Calhoun checked him over. Respiration way up. Heart-action like that of the girl Helen. His temperature was not up, but down. Calhoun said remorsefully:

"You and I, Murgatroyd, have a bad time of it in our profession. But mine is the worse. You don't have to play dirty tricks on me, and I've had to, on you!"

Murgatroyd said "Chee!" and whimpered. Calhoun laid him gently on a bed of leaves which was not occupied by a murdered man.

"Lie still!" he commanded. "Exercise is bad for you!"

He walked away. Murgatroyd whined faintly, but lay still as if exhausted.

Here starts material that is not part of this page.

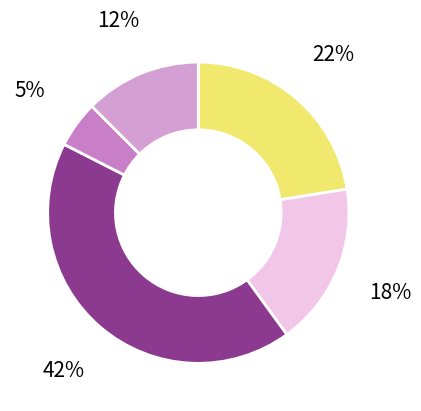

How many slices are in this pie chart?

5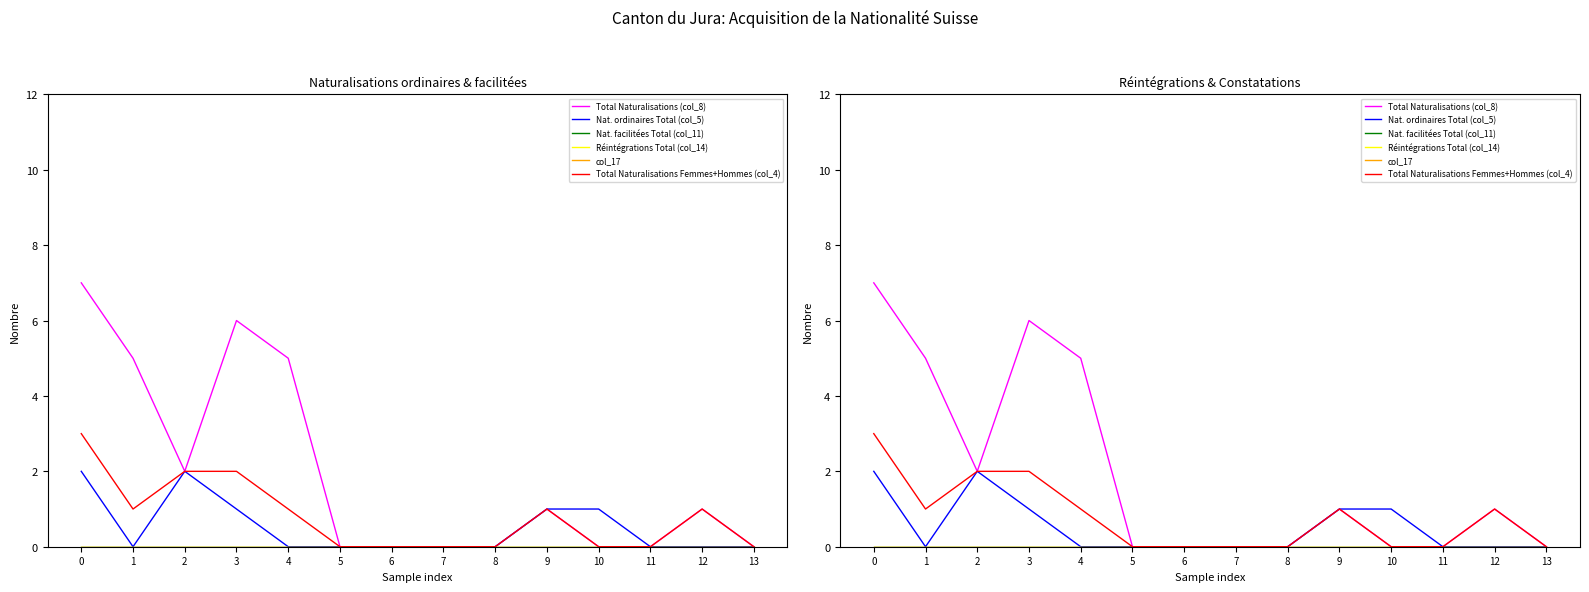

True or false: Total Naturalisations (col_8) and Total Naturalisations Femmes+Hommes (col_4) intersect in this chart.

False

"I'm going to move you," Calhoun told the girl, "so you won't be sighted if that man from the city comes back. And I've got to keep out of sight for a while or your friends will mistake me for him. I count on you to vouch for me later. Basically, I'm making an ambush." Then he explained irritably, "I daren't try to trail him because he might not backtrack to return here!"

He lifted the girl and placed her where she could see the glade in its entirety, but would not be visible. He settled down himself a little distance away. He was acutely dissatisfied with the measures he was forced to take. He could not follow the murderer and leave Helen and Murgatroyd unprotected, even though the murderer might find another victim because he was not trailed. In any case Murgatroyd's life, just now, was more important than the life of any human being on Maris III. On him depended everything.

But Calhoun was not pleased with himself.